*演習テキスト:*

5.3 イベントハンドラとは

前節で学習したようにイベントは複数の種類があり、ページをロードしたり、フォームのボタンをクリックするといった決められた動作が起きたときにイベントが発生します。イベントハンドラは、このイベントを検出しイベントに処理を与えるのに使用します。イベントハンドラによって、発生したイベントに処理を実行することができます。

イベントハンドラを使ったイベントの指定方法には、下記の2つがあります。

1. タグ内にイベントハンドラの指定を行う

2. DOM要素のイベントハンドラに処理を指定する

次の節では、マウスをクリックするというイベント(clickイベント)を、上の2つの方法を使って指定していきます。それぞれのプログラムの記述方法の違いを確認してください。

5.3.1 タグ内にイベントハンドラの指定を行うプログラム

 タグ内にイベントハンドラを指定するソースコードの記述を確認します。

*提供データ:*
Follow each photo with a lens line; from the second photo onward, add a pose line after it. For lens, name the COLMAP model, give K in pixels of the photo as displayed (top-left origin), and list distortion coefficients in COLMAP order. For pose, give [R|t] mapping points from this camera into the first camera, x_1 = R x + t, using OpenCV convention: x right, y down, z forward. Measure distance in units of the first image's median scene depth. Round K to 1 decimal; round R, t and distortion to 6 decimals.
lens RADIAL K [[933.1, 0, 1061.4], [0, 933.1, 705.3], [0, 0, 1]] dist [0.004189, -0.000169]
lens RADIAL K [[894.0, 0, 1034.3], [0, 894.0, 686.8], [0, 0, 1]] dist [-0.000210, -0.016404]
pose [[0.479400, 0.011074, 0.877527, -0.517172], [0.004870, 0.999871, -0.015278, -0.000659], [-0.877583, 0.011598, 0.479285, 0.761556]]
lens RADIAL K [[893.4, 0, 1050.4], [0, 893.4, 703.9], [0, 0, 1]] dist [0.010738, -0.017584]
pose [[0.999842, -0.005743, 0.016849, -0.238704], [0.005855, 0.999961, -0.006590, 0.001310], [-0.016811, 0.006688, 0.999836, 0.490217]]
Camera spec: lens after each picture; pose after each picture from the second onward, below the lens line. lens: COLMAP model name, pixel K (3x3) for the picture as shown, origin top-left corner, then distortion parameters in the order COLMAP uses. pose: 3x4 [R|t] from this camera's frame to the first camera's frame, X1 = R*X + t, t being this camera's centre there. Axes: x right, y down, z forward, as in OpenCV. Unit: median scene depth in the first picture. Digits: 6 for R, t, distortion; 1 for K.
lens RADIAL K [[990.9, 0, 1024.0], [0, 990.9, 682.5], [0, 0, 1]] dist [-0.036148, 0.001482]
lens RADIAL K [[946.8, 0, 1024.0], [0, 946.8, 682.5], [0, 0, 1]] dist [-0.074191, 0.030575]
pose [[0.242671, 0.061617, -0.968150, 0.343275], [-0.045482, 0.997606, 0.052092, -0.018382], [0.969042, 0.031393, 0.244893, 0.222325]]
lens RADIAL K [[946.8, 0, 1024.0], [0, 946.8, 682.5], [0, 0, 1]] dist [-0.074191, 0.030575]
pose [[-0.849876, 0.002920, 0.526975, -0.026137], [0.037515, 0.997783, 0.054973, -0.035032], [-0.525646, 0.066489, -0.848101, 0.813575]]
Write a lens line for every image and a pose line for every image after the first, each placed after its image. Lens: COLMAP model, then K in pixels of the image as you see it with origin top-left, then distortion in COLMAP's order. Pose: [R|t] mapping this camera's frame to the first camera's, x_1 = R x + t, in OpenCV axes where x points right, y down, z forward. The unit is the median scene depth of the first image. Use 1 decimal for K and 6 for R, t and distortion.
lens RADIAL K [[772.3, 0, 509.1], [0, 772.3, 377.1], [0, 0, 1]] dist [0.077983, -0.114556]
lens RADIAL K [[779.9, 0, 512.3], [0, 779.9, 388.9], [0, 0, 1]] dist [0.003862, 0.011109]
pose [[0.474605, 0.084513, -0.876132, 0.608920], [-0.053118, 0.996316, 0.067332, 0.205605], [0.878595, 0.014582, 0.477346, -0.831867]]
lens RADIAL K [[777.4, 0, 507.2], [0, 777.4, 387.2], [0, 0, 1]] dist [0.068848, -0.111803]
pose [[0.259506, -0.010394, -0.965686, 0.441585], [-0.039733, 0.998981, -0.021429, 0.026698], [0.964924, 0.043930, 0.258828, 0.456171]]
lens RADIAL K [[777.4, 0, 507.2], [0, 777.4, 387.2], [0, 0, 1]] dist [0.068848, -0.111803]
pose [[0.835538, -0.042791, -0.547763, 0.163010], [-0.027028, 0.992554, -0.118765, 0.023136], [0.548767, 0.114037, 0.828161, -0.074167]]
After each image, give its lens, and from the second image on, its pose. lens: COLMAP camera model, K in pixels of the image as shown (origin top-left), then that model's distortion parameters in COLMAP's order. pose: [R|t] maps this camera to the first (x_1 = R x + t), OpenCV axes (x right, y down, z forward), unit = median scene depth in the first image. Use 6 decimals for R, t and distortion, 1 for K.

*問題と課題:*
• 1. イベントハンドラの解説では、イベントハンドラを使ったイベントの指定方法としてどの2つが挙げられていますか?
• 2. イベントハンドラの解説を、最後の文に続けて書き進めてください。

*解答一覧:*
• 1. タグ内にイベントハンドラの指定を行う方法と、DOM要素のイベントハンドラに処理を指定する方法です。

• 2.
①ソースフォルダ   :javascript/ch05
②ファイル名     :event_sample1.html

➢ event_sample1.html

<html>
   <head>
      <title>タグ内にイベントハンドラの指定を行うプログラム</title>
   </head>
   <body>
        <h1>タグ内にイベントハンドラの指定を行うプログラム</h1>
        <button onclick="alert('クリックされました');">イベントの動作確認</button>
    </body>
</html>

実行結果
ボタンを押す前の画面

ボタンを押した後の画面

解説
今回のサンプルではscript要素はありませんが、buttonタグにはonclickイベントハンドラが指定されています。そしてonclickイベントハンドラに、処理を指定することで、クリックされると処理を実行できます 。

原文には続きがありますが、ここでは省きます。